→ **Text passage**:

Bioinformatics for antibody-based therapies

Immunotherapies utilizing cellular surface proteins, such as antibody-based therapies [140] or the adoptive transfer of chimeric antigen receptor (CAR)-modified T cells [141] also stands to benefit from bioinformatics supported target selection. There are, however, limitations to the current computational tools for B cell epitope prediction as well as a lack of a dedicated data resource for cellular expression of surface proteins. Prediction of B cell epitopes have long been explored using a variety of approaches, but the accuracy of these algorithms—particularly for discontinuous epitopes—remains suboptimal, and their practical utility is limited [139, 142]. Computational prediction of membrane spanning protein regions has been explored for several decades [143], but before prediction of surface epitopes or selection of novel CAR targets can take place, a comprehensive data resource of validated surface protein expression should be assembled to provide the foundation for such exploratory analyses.

In silico assessment of susceptibility to immunotherapy

Successfully induced T cells, raised against a number of tumor T cell antigens, have been observed in peripheral blood, and yet clinical responses to immunotherapies have been limited. This indicates that barriers to immune response exist within the tumor environment, and as such, play a significant role in planning appropriate treatment modalities [144]. Therefore, personalized immunotherapy treatments are likely to benefit from thorough analysis of genetic and proteomic host factors related to tumor immune escape mechanisms and thereby a patient’s susceptibility to a given immunotherapy.

→ **Available data**:

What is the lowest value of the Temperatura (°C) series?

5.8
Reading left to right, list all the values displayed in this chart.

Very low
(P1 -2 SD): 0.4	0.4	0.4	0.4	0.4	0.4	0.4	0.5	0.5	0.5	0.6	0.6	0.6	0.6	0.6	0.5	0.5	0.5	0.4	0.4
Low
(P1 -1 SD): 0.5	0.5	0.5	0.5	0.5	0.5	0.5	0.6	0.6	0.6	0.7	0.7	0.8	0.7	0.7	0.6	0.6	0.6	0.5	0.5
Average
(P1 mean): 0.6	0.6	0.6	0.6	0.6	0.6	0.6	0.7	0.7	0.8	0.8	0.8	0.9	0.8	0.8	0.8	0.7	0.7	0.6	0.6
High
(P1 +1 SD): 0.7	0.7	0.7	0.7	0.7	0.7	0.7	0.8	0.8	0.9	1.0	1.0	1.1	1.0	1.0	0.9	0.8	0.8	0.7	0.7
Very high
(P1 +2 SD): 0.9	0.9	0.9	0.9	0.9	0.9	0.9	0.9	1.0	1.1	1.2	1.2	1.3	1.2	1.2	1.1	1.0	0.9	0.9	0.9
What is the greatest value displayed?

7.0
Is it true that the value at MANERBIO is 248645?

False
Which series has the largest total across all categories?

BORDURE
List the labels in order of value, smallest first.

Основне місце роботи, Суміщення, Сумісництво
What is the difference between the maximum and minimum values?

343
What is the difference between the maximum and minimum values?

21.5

→ **How to complete this task**: Reproduce the full passage on bioinformatics and immunotherapy word for word.

→ **Reply to the exercise**:
Bioinformatics for antibody-based therapies

Immunotherapies utilizing cellular surface proteins, such as antibody-based therapies [140] or the adoptive transfer of chimeric antigen receptor (CAR)-modified T cells [141] also stands to benefit from bioinformatics supported target selection. There are, however, limitations to the current computational tools for B cell epitope prediction as well as a lack of a dedicated data resource for cellular expression of surface proteins. Prediction of B cell epitopes have long been explored using a variety of approaches, but the accuracy of these algorithms—particularly for discontinuous epitopes—remains suboptimal, and their practical utility is limited [139, 142]. Computational prediction of membrane spanning protein regions has been explored for several decades [143], but before prediction of surface epitopes or selection of novel CAR targets can take place, a comprehensive data resource of validated surface protein expression should be assembled to provide the foundation for such exploratory analyses.

In silico assessment of susceptibility to immunotherapy

Successfully induced T cells, raised against a number of tumor T cell antigens, have been observed in peripheral blood, and yet clinical responses to immunotherapies have been limited. This indicates that barriers to immune response exist within the tumor environment, and as such, play a significant role in planning appropriate treatment modalities [144]. Therefore, personalized immunotherapy treatments are likely to benefit from thorough analysis of genetic and proteomic host factors related to tumor immune escape mechanisms and thereby a patient’s susceptibility to a given immunotherapy.